L’accent dans le livre a été mis plutôt sur un cinéma d’auteurs indépendants au détriment d’un cinéma populaire au public aujourd’hui absent ou trop disséminé. Mais en guise d’épilogue nostalgique, l’auteur revient à la Maison du cinéma à Kyiv : « C’est un vieux cinéma, pas branché ni moderne pour un sou, et l’on s’y sent chez soi. »

[1] Ciné-Ukraine : histoire(s) d’indépendance, d’Anthelme Vidaud, Editions WARM, 2023, 317 p.

[1] Voir néanmoins l’ouvrage pionnier de Lubomir Hosejko, Histoire du cinéma ukrainien, éditions A Die, 2001.
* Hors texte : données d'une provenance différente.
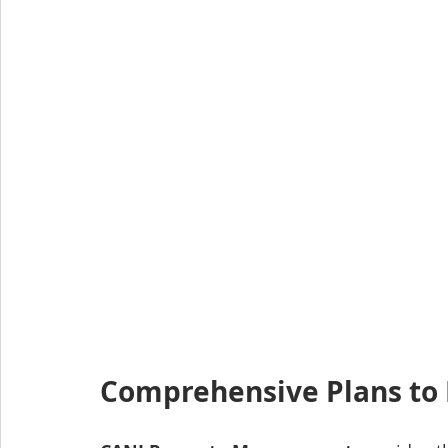
Comprehensive Plans to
[2] Cf. Kristian Feigelson (dir), Cinéma et stalinisme, Paris, Presses de la Sorbonne Nouvelle, 2005.

[3] Cf. Eugénie Zvonkine, Kira Mouratova : un cinéma de la dissonance, Lausanne, L’Âge d’Homme, 2012.

[4] Cf. Kristian Feigelson, « Enjeux et perspectives du cinéma russe », in Claude Forest (dir.), L’Internationalisation des productions, Lille, Presses Universitaires du Septentrion, 2017, pp 159-274.